Mann’s 1955 feature version of “Marty” won four Oscars: best picture, director, best actor for Ernest Borgnine and best screenplay for Chayefsky. The low-budget film with mostly little-known actors told the stark, poignant but sentimental tale of Borgnine’s 34-year-old Brooklyn butcher who felt he was too ugly to find love. His life is changed when he meets an equally shy but sweet woman played by Betsy Blair.
“I knew we had a good story because I had already done it on television,” Mann once said, “But I certainly never expected it to be the hit that it turned out to be.”

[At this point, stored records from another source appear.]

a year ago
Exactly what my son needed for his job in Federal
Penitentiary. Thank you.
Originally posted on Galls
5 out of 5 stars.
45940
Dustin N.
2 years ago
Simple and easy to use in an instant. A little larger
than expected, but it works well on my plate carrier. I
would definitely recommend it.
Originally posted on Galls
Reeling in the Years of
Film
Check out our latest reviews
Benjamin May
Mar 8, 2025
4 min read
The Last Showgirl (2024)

Using techniques he brought from TV, Mann took a mere 16 days to shoot the film version of “Marty,” plus an additional three days for retakes. This compared with 45 days for typical features of that time, with epic pictures running far beyond that.
He followed “Marty” with 1957’s “The Bachelor Party,” which was also popular. They were some of the first examples of TV’s emerging role in Hollywood, not anymore as a rival medium but as a synergistic one.

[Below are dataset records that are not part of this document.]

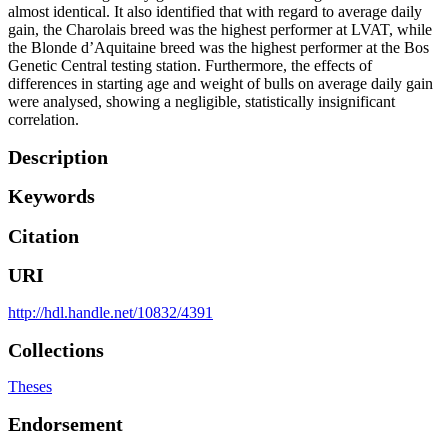
almost identical. It also identified that with regard to average daily
gain, the Charolais breed was the highest performer at LVAT, while
the Blonde d’Aquitaine breed was the highest performer at the Bos
Genetic Central testing station. Furthermore, the effects of
differences in starting age and weight of bulls on average daily gain
were analysed, showing a negligible, statistically insignificant
correlation.
Description
Keywords
Citation
URI
http://hdl.handle.net/10832/4391
Collections
Theses
Endorsement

The two teleplays were first seen in 1953 on “Philco-Goodyear Playhouse,” considered one of the best dramatic anthology series of television’s Golden Age. Rod Steiger played the title role in the television “Marty,” while the woman he befriends was played by Nancy Marchand.
Mann and producer Fred Coe collaborated on more than 100 of the live Sunday night “Playhouse” productions.

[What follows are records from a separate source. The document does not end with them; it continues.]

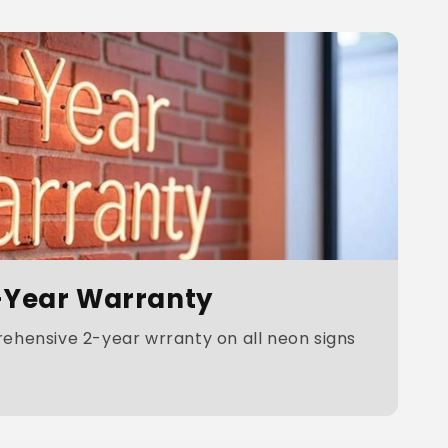
-Year Warranty
hensive 2-year wrranty on all neon signs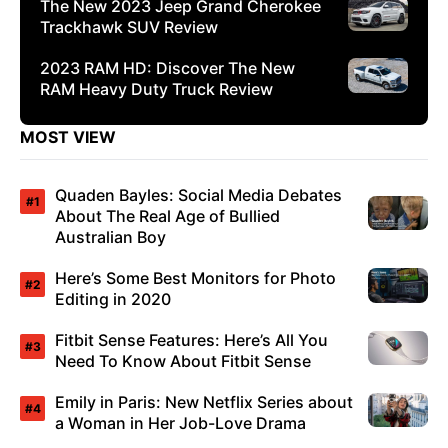
The New 2023 Jeep Grand Cherokee
Trackhawk SUV Review
2023 RAM HD: Discover The New
RAM Heavy Duty Truck Review
MOST VIEW
Quaden Bayles: Social Media Debates
About The Real Age of Bullied
Australian Boy
Here’s Some Best Monitors for Photo
Editing in 2020
Fitbit Sense Features: Here’s All You
Need To Know About Fitbit Sense
Emily in Paris: New Netflix Series about
a Woman in Her Job-Love Drama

Mann’s other feature include “Desire Under the Elms” (1957), “Separate Tables” (1958), “Middle of the Night” (1959), “The Dark at the Top of the Stairs” (1960), “The Outsider” (1961), “That Touch of Mink” (1962), “A Gathering of Eagles” (1963), “Dear Heart” (1964), “Fitzwilly” (1967), “Kidnapped” (1971), “Night Crossing” (1982) and “Bronte” (1983).
Despite his success with feature films, Mann returned to the TV medium after a lengthy absence in the 1960s.
“I missed the excitement and concentration that live TV gave us in the old days,” Mann said at the time. “I was able to achieve the artistic freedom I can’t get in films.”
Mann directed a string of prestigious prime-time productions, including “Heidi” (1968), “David Copperfield” (1970), “Jane Eyre” (1971), “The Man Without a Country” (1973), “All Quiet on the Western Front” (1979) and “The Last Days of Patton” (1986).
“Heidi” enraged professional football fans across America on Nov. 15, 1968, when NBC decided to cut away from the dramatic final minutes of a New York Jets-Oakland Raiders game to begin the television movie at its scheduled time.
A native of Lawrence, Kansas, Mann received his first dramatic training at Vanderbilt University, graduating in 1941. He later attended Yale’s School of Drama after a stint as a bomber pilot in World War II.
Mann went on to take a directing job at the Town Theatre, a community playhouse in Columbia, S.C., succeeding Coe, who became Mann’s mentor. Mann was affiliated with the Town from 1947 to 1949, before moving to New York to work with Coe in television.
Mann’s wife, Ann Caroline, died in 2001. In addition to Fred Mann, he is survived by sons David and Steven. His daughter, Susan, died in an automobile accident in 1976.